Sentiment analysis isn’t perfect and anyone who has tried to do it with social media data will confirm that. The nuances of language, including sarcasm, emoticons, slang, spelling errors, grammar creativity, and more mean that 100% accuracy is simply unattainable. But in market research, we aren’t looking for 100% accuracy, not even 90% accuracy. We know those kinds of numbers are unrealistic. What we expect, however, is to see that social media data has some relationship with real world data. And that is what we investigated here.
This project began by simply finding a third party source of fuel prices and we turned to Gasbuddy to give us average monthly US gas prices. Given that we estimated data points by carefully eyeballing a chart on the screen, the Gasbuddy numbers aren’t accurate to the last decimal place. But if you compare our Gasbuddy chart with the official chart, you’ll see that the trend is accurate. This is our criterion dataset.

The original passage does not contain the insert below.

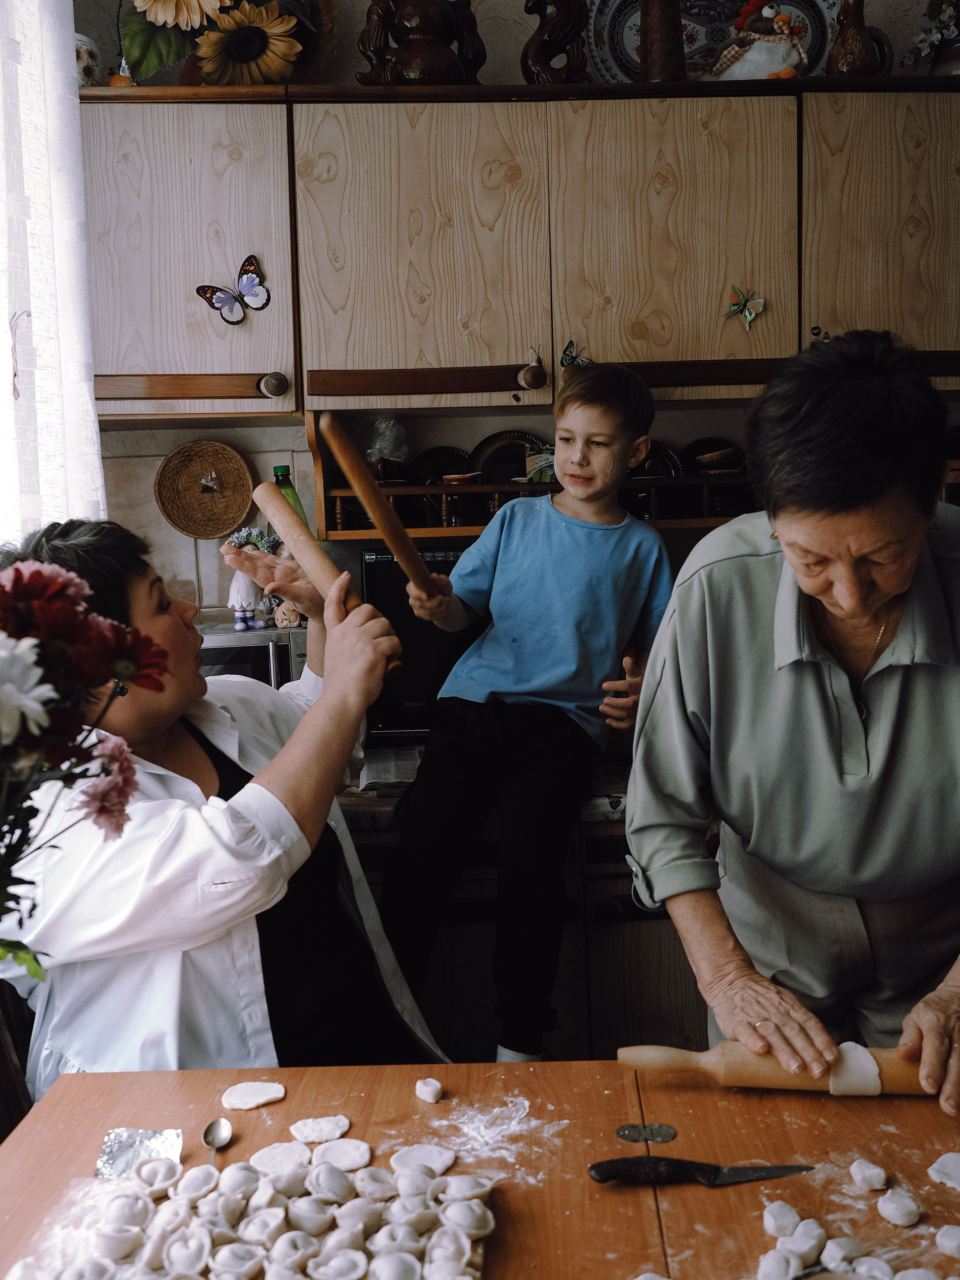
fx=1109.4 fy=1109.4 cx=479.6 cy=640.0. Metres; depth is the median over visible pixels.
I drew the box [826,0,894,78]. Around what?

The second dataset came from Conversition’s Evolisten database. We collected hundreds of thousands of verbatims from thousands of websites all of which in some way referenced fuel or gas prices or costs. Twitter, Facebook YouTube, Flickr, any type of website where people felt like sharing their opinions about gas prices was our target. After cleaning out the spam, we measured the sentiment of the remainder of opinions. Then, we calculated the inverse of the sentiment score. For example, a score of 5 (very positive) was changed to 1 (very negative), and a score of 1 was changed to a 5.
What you see in this chart is a correlation of 0.65. In other words, as the price of gas increases, sentiment decreases.
It just makes me think… what if everyone tweeted and messaged that the price of gas was really low. Could we turn this correlation into causation? It’s worth a try!